Blood tests to detect potential signs of prostate cancer likely reduce the risk of dying from prostate cancer, an updated Cochrane review finds. This is a shift from the previous version of the review, which did not find sufficient evidence that screening reduced prostate cancer deaths.
Prostate cancer is one of the most common cancers in men. Early detection through screening has long been debated, with experts divided on whether the benefits outweigh the risks of overdiagnosis and overtreatment.
A modest but meaningful benefit
The review team analyzed data from six trials involving almost 800,000 participants across Europe and North America. They found that screening with a PSA (prostate-specific antigen) blood test reduces prostate cancer deaths by approximately 2 for every 1,000 men screened. Put another way, 500 men would need to be invited to a screening to prevent one prostate cancer death. This mortality data comes from a major trial that followed 162,241 men for 23 years.
“With new data now available, we can now say with moderate certainty that PSA screening reduces prostate cancer deaths in men with a sufficient life expectancy.

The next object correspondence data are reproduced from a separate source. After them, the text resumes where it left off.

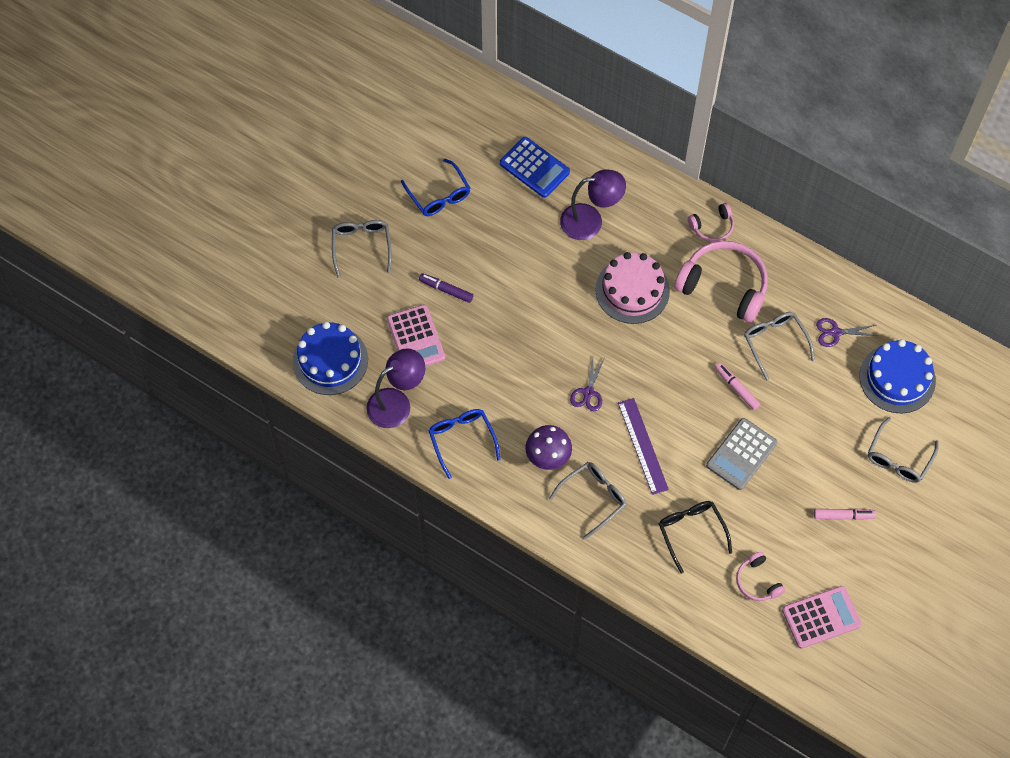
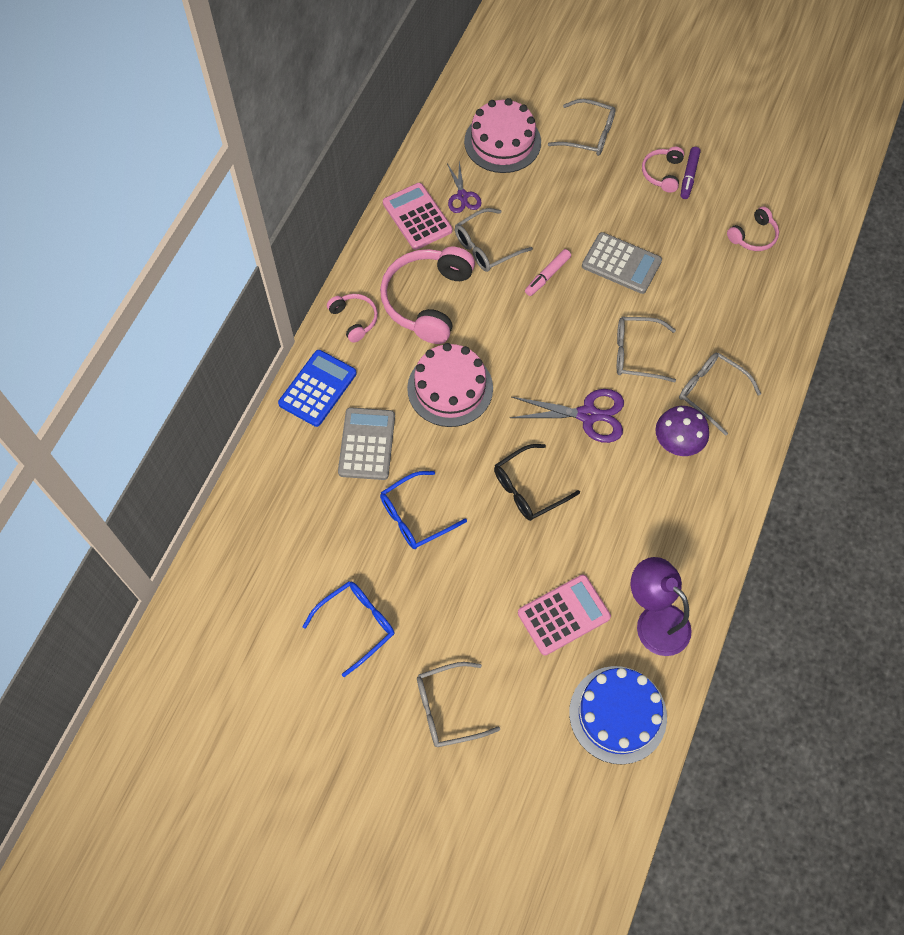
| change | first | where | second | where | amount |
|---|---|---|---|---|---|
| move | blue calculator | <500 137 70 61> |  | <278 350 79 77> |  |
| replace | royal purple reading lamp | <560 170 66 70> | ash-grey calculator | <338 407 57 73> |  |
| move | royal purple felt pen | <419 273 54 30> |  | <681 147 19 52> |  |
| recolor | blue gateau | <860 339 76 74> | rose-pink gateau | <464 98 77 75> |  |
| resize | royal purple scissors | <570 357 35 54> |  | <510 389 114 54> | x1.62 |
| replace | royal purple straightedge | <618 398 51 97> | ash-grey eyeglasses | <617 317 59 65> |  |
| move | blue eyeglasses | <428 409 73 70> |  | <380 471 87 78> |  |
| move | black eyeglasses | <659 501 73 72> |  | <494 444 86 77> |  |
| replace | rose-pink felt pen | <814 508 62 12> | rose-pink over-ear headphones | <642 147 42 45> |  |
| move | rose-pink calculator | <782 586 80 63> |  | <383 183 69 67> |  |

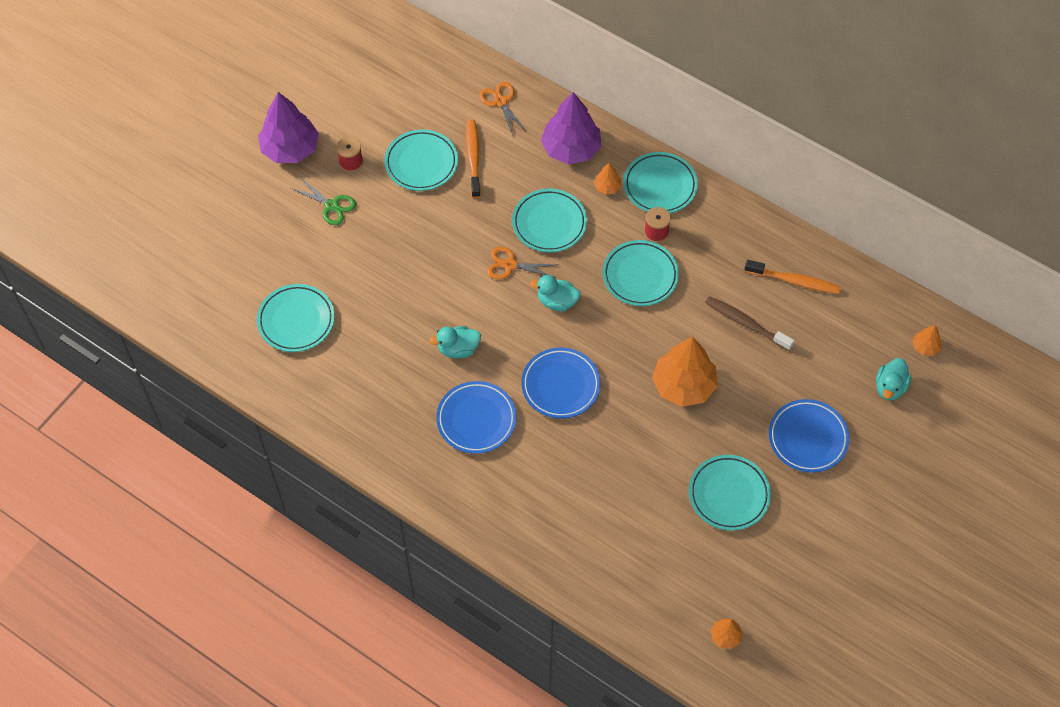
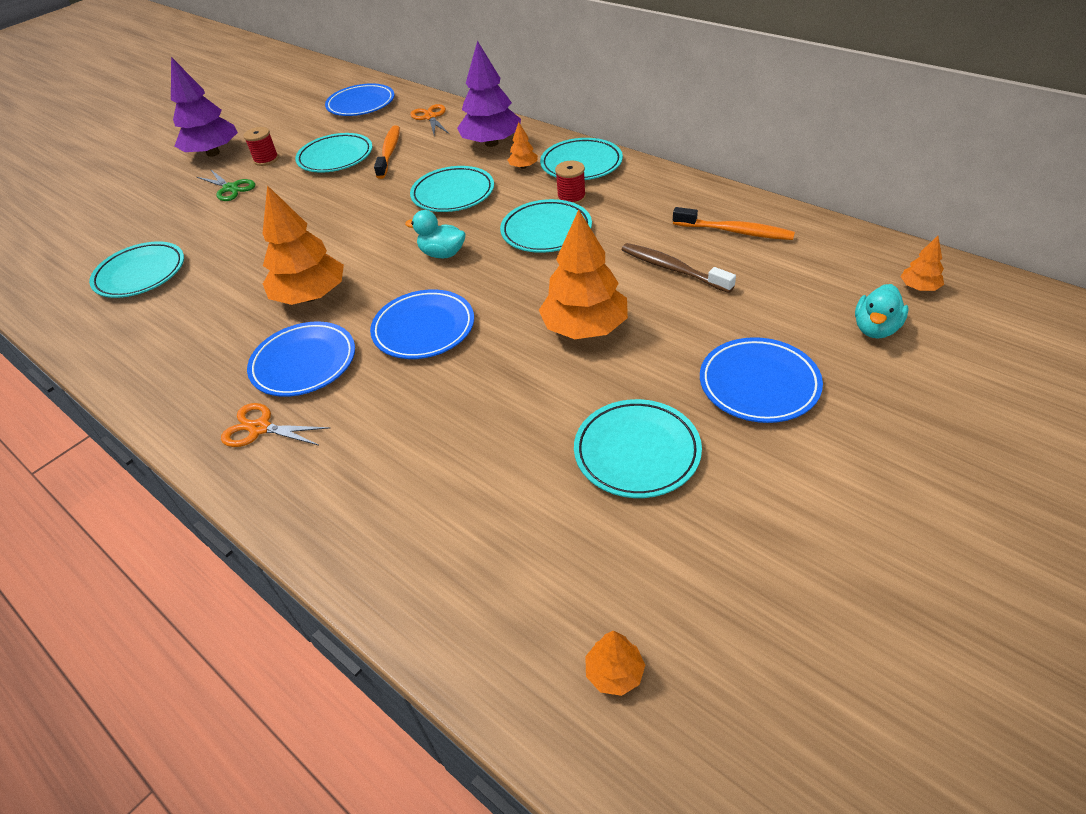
| change | first | where | second | where | amount |
|---|---|---|---|---|---|
| move | orange scissors | <487 247 72 33> |  | <221 403 109 44> |  |
| replace | teal toy duck | <429 326 52 32> | orange tree | <262 185 82 120> |  |
| insert |  |  | blue dinner plate | <325 83 69 33> |  |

"This suggests that for the right patient – someone who is well-informed, has a good life expectancy, and understands the full implications of screening – there is now a reasonable evidence base to support a conversation about PSA screening. This represents an important change in the evidence for future guideline developers and policy makers to consider.”
– Dr Philipp Dahm, Professor of Urology, University of Minnesota, and senior author of the review.
The studies included in the review did not systematically assess impacts on quality of life, such as complications from biopsies, sexual dysfunction, and urinary problems. The authors highlight that other studies outside of this review, such as the ProtecT trial, address treatment-related harms and should be taken into account by decision-makers.
However, the risk of overdiagnosis still remains a key issue. Screening detected around 30% more prostate cancers overall, mostly at an earlier stage. The review found that roughly 36 additional cancers were diagnosed per thousand men screened, for every 1–2 deaths prevented. The authors caution that these tests can detect low-grade cancers that may never have caused symptoms or harm during a man's lifetime, meaning identifying them can cause anxiety and unnecessarily aggressive treatment.
"We want to be clear that this is not a blanket endorsement of universal screening. The decision should always be made between a patient and their doctor, with a full understanding of both the potential benefits and the very real risks of overdiagnosis and unnecessary treatment."
– Juan Franco, Evidence Synthesis Unit Lead, Heinrich Heine University Düsseldorf, and first author of the Cochrane review
Better data, stronger evidence
The previous version of this review found that prostate cancer screening did not significantly reduce prostate cancer deaths, based on a meta-analysis of five randomized controlled trials. That uncertainty had been a major factor in decisions not to introduce national screening programmes in several countries.
The authors state that the modest benefits observed in this review aren’t due to a change in the underlying evidence but mostly because the trials have now followed participants for long enough to detect a mortality benefit that was previously too early to see.
Dr Franco emphasized that this update represents a better overview of the current evidence:
"The landscape has changed considerably since our 2013 review. Not only do we have stronger long-term evidence on mortality, but the tools available to reduce the harms of screening, such as MRI and active surveillance, have also advanced significantly.”
The review also examined a newer generation of screening approaches designed to be more precise and reduce unnecessary biopsies, which combines PSA testing with a kallikrein panel blood test and MRI scanning. MRI and active surveillance are approaches to detect indolent cancers that do not need aggressive treatments, thus reducing the harms of overtreatment. Early trial data suggest these methods may detect more cancers, but it is too soon to know whether they save more lives or cause fewer harms than PSA testing alone.